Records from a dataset
- - - - - - -

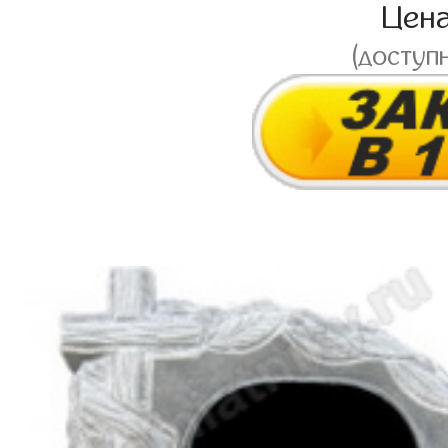
Цен
(доступ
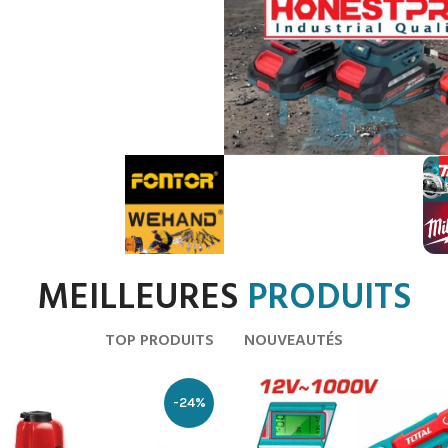
MEILLEURES
PRODUITS
TOP PRODUITS
NOUVEAUTÉS
-24%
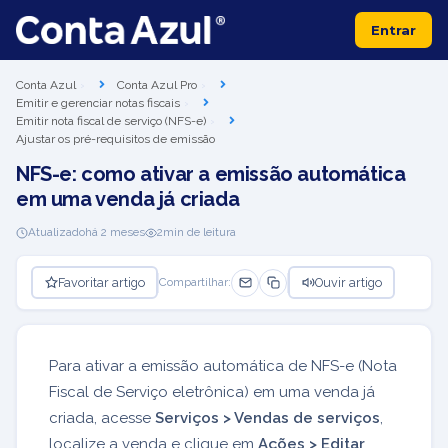
Entrar
Conta Azul
Conta Azul Pro
Emitir e gerenciar notas fiscais
Emitir nota fiscal de serviço (NFS-e)
Ajustar os pré-requisitos de emissão
NFS-e: como ativar a emissão automática
em uma venda já criada
Atualizado
há 2 meses
2
min de leitura
Favoritar artigo
Ouvir artigo
Compartilhar:
Para ativar a emissão automática de NFS-e (Nota
Fiscal de Serviço eletrônica) em uma venda já
criada, acesse
Serviços > Vendas de serviços
,
localize a venda e clique em
Ações > Editar
.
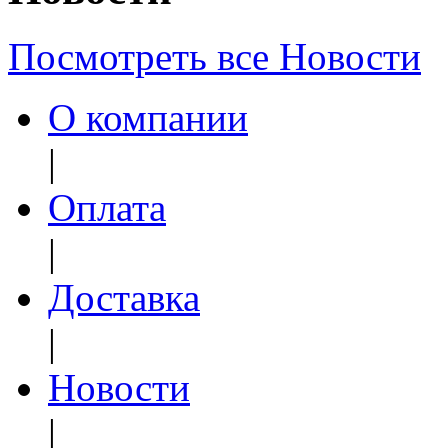
Посмотреть все Новости
О компании
|
Оплата
|
Доставка
|
Новости
|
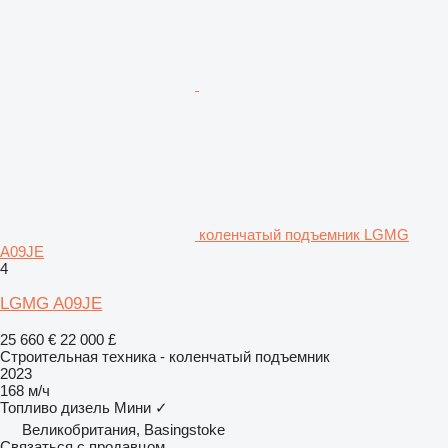
коленчатый подъемник LGMG
A09JE
4
LGMG A09JE
25 660 €
22 000 £
Строительная техника - коленчатый подъемник
2023
168 м/ч
Топливо
дизель
Мини
✓
Великобритания, Basingstoke
Связаться с продавцом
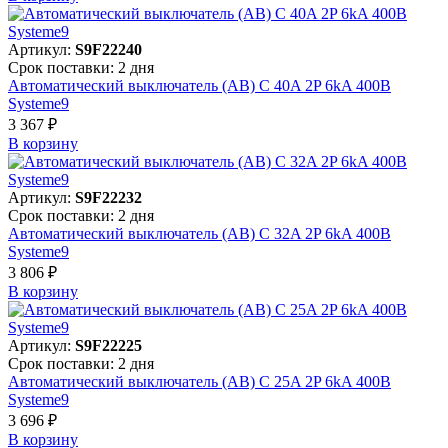
Артикул:
S9F22240
Срок поставки: 2 дня
Автоматический выключатель (АВ) C 40A 2P 6kA 400В
Systeme9
3 367 ₽
В корзинy
Артикул:
S9F22232
Срок поставки: 2 дня
Автоматический выключатель (АВ) C 32A 2P 6kA 400В
Systeme9
3 806 ₽
В корзинy
Артикул:
S9F22225
Срок поставки: 2 дня
Автоматический выключатель (АВ) C 25A 2P 6kA 400В
Systeme9
3 696 ₽
В корзинy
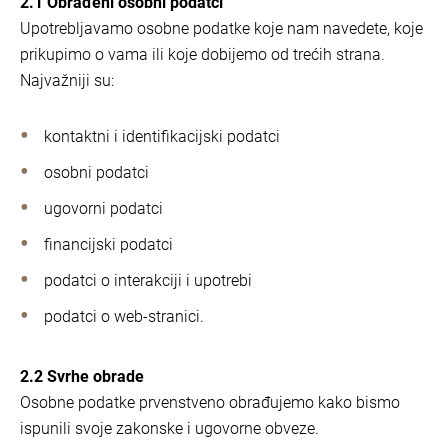
2.1 Obrađeni osobni podatci
Upotrebljavamo osobne podatke koje nam navedete, koje
prikupimo o vama ili koje dobijemo od trećih strana.
Najvažniji su:
kontaktni i identifikacijski podatci
osobni podatci
ugovorni podatci
financijski podatci
podatci o interakciji i upotrebi
podatci o web-stranici.
2.2 Svrhe obrade
Osobne podatke prvenstveno obrađujemo kako bismo
ispunili svoje zakonske i ugovorne obveze.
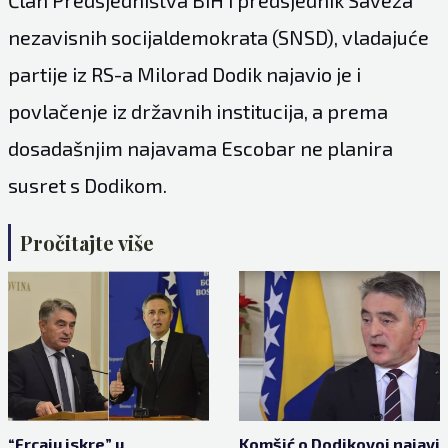
Član Predsjedništva BiH i predsjednik Saveza
nezavisnih socijaldemokrata (SNSD), vladajuće
partije iz RS-a Milorad Dodik najavio je i
povlačenje iz državnih institucija, a prema
dosadašnjim najavama Escobar ne planira
susret s Dodikom.
Pročitajte više
“Frcaju iskre” u
Komšić o Dodikovoj najavi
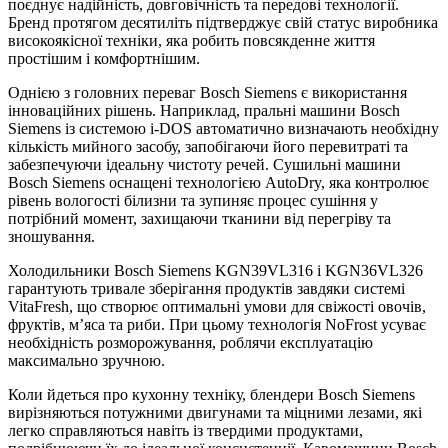
поєднує надійність, довговічність та передові технології.
Бренд протягом десятиліть підтверджує свій статус виробника
високоякісної техніки, яка робить повсякденне життя
простішим і комфортнішим.
Однією з головних переваг Bosch Siemens є використання
інноваційних рішень. Наприклад, пральні машини Bosch
Siemens із системою i-DOS автоматично визначають необхідну
кількість мийного засобу, запобігаючи його перевитраті та
забезпечуючи ідеальну чистоту речей. Сушильні машини
Bosch Siemens оснащені технологією AutoDry, яка контролює
рівень вологості білизни та зупиняє процес сушіння у
потрібний момент, захищаючи тканини від перегріву та
зношування.
Холодильники Bosch Siemens KGN39VL316 і KGN36VL326
гарантують тривале зберігання продуктів завдяки системі
VitaFresh, що створює оптимальні умови для свіжості овочів,
фруктів, м’яса та риби. При цьому технологія NoFrost усуває
необхідність розморожування, роблячи експлуатацію
максимально зручною.
Коли йдеться про кухонну техніку, блендери Bosch Siemens
вирізняються потужними двигунами та міцними лезами, які
легко справляються навіть із твердими продуктами,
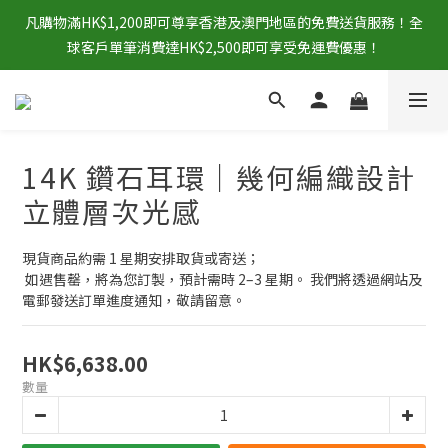
凡購物滿HK$1,200即可尊享香港及澳門地區的免費送貨服務！全
球客戶單筆消費達HK$2,500即可享受免運費優惠！
14K 鑽石耳環｜幾何編織設計
立體層次光感
現貨商品約需 1 星期安排取貨或寄送；
 如遇售罄，將為您訂製，預計需時 2–3 星期。 我們將透過網站及
電郵發送訂單進度通知，敬請留意。
HK$6,638.00
數量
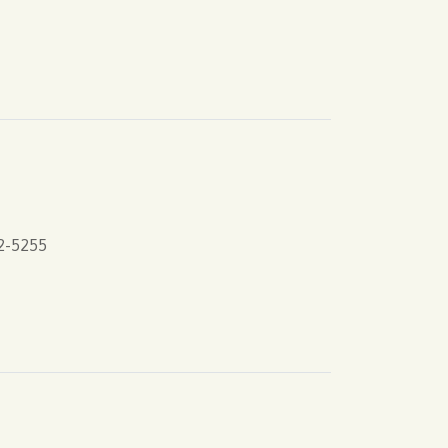
2-5255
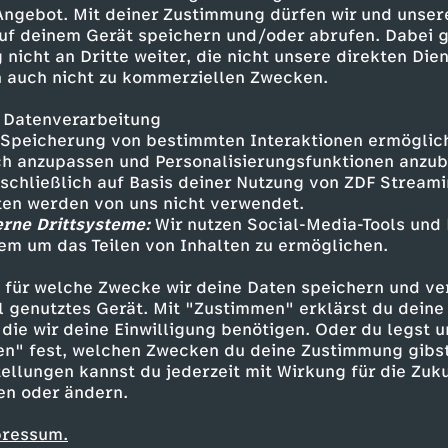
ylor wollen bei der Grabung
 Angebot. Mit deiner Zustimmung dürfen wir und unser
uf deinem Gerät speichern und/oder abrufen. Dabei 
 nicht an Dritte weiter, die nicht unsere direkten Dien
 auch nicht zu kommerziellen Zwecken.
 Datenverarbeitung
Speicherung von bestimmten Interaktionen ermöglicht
h anzupassen und Personalisierungsfunktionen anzub
sschließlich auf Basis deiner Nutzung von ZDF Stream
tten werden von uns nicht verwendet.
erne Drittsysteme:
Wir nutzen Social-Media-Tools und
em um das Teilen von Inhalten zu ermöglichen.
Inhalte entdecken
 für welche Zwecke wir deine Daten speichern und ver
Animation
fröhlich
Untertitel
Taylors Wel
ell genutztes Gerät. Mit "Zustimmen" erklärst du dein
die wir deine Einwilligung benötigen. Oder du legst u
en" fest, welchen Zwecken du deine Zustimmung gibst
ellungen kannst du jederzeit mit Wirkung für die Zuku
en oder ändern.
pressum.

- - - - - - -

__Request__: Exclude the pictures. Write out the remaining data exactly.

__Answer space__:
Цен
(доступ
MEILLEURES
PRODUITS
TOP PRODUITS
NOUVEAUTÉS
-24%
Entrar
Conta Azul
Conta Azul Pro
Emitir e gerenciar notas fiscais
Emitir nota fiscal de serviço (NFS-e)
Ajustar os pré-requisitos de emissão
NFS-e: como ativar a emissão automática
em uma venda já criada
Atualizado
há 2 meses
2
min de leitura
Favoritar artigo
Ouvir artigo
Compartilhar:
Para ativar a emissão automática de NFS-e (Nota
Fiscal de Serviço eletrônica) em uma venda já
criada, acesse
Serviços > Vendas de serviços
,
localize a venda e clique em
Ações > Editar
.
Посмотреть все Новости
О компании
|
Оплата
|
Доставка
|
Новости
|
коленчатый подъемник LGMG
A09JE
4
LGMG A09JE
25 660 €
22 000 £
Строительная техника - коленчатый подъемник
2023
168 м/ч
Топливо
дизель
Мини
✓
Великобритания, Basingstoke
Связаться с продавцом
Артикул:
S9F22240
Срок поставки: 2 дня
Автоматический выключатель (АВ) C 40A 2P 6kA 400В
Systeme9
3 367 ₽
В корзинy
Артикул:
S9F22232
Срок поставки: 2 дня
Автоматический выключатель (АВ) C 32A 2P 6kA 400В
Systeme9
3 806 ₽
В корзинy
Артикул:
S9F22225
Срок поставки: 2 дня
Автоматический выключатель (АВ) C 25A 2P 6kA 400В
Systeme9
3 696 ₽
В корзинy
2.1 Obrađeni osobni podatci
Upotrebljavamo osobne podatke koje nam navedete, koje
prikupimo o vama ili koje dobijemo od trećih strana.
Najvažniji su:
kontaktni i identifikacijski podatci
osobni podatci
ugovorni podatci
financijski podatci
podatci o interakciji i upotrebi
podatci o web-stranici.
2.2 Svrhe obrade
Osobne podatke prvenstveno obrađujemo kako bismo
ispunili svoje zakonske i ugovorne obveze.
Član Predsjedništva BiH i predsjednik Saveza
nezavisnih socijaldemokrata (SNSD), vladajuće
partije iz RS-a Milorad Dodik najavio je i
povlačenje iz državnih institucija, a prema
dosadašnjim najavama Escobar ne planira
susret s Dodikom.
Pročitajte više
“Frcaju iskre” u
Komšić o Dodikovoj najavi
поєднує надійність, довговічність та передові технології.
Бренд протягом десятиліть підтверджує свій статус виробника
високоякісної техніки, яка робить повсякденне життя
простішим і комфортнішим.
Однією з головних переваг Bosch Siemens є використання
інноваційних рішень. Наприклад, пральні машини Bosch
Siemens із системою i-DOS автоматично визначають необхідну
кількість мийного засобу, запобігаючи його перевитраті та
забезпечуючи ідеальну чистоту речей. Сушильні машини
Bosch Siemens оснащені технологією AutoDry, яка контролює
рівень вологості білизни та зупиняє процес сушіння у
потрібний момент, захищаючи тканини від перегріву та
зношування.
Холодильники Bosch Siemens KGN39VL316 і KGN36VL326
гарантують тривале зберігання продуктів завдяки системі
VitaFresh, що створює оптимальні умови для свіжості овочів,
фруктів, м’яса та риби. При цьому технологія NoFrost усуває
необхідність розморожування, роблячи експлуатацію
максимально зручною.
Коли йдеться про кухонну техніку, блендери Bosch Siemens
вирізняються потужними двигунами та міцними лезами, які
легко справляються навіть із твердими продуктами,
凡購物滿HK$1,200即可尊享香港及澳門地區的免費送貨服務！全
球客戶單筆消費達HK$2,500即可享受免運費優惠！
14K 鑽石耳環｜幾何編織設計
立體層次光感
現貨商品約需 1 星期安排取貨或寄送；
 如遇售罄，將為您訂製，預計需時 2–3 星期。 我們將透過網站及
電郵發送訂單進度通知，敬請留意。
HK$6,638.00
數量
2-5255
ylor wollen bei der Grabung
 Angebot. Mit deiner Zustimmung dürfen wir und unser
uf deinem Gerät speichern und/oder abrufen. Dabei 
 nicht an Dritte weiter, die nicht unsere direkten Dien
 auch nicht zu kommerziellen Zwecken.
 Datenverarbeitung
Speicherung von bestimmten Interaktionen ermöglicht
h anzupassen und Personalisierungsfunktionen anzub
sschließlich auf Basis deiner Nutzung von ZDF Stream
tten werden von uns nicht verwendet.
erne Drittsysteme:
Wir nutzen Social-Media-Tools und
em um das Teilen von Inhalten zu ermöglichen.
Inhalte entdecken
 für welche Zwecke wir deine Daten speichern und ver
Animation
fröhlich
Untertitel
Taylors Wel
ell genutztes Gerät. Mit "Zustimmen" erklärst du dein
die wir deine Einwilligung benötigen. Oder du legst u
en" fest, welchen Zwecken du deine Zustimmung gibst
ellungen kannst du jederzeit mit Wirkung für die Zuku
en oder ändern.
pressum.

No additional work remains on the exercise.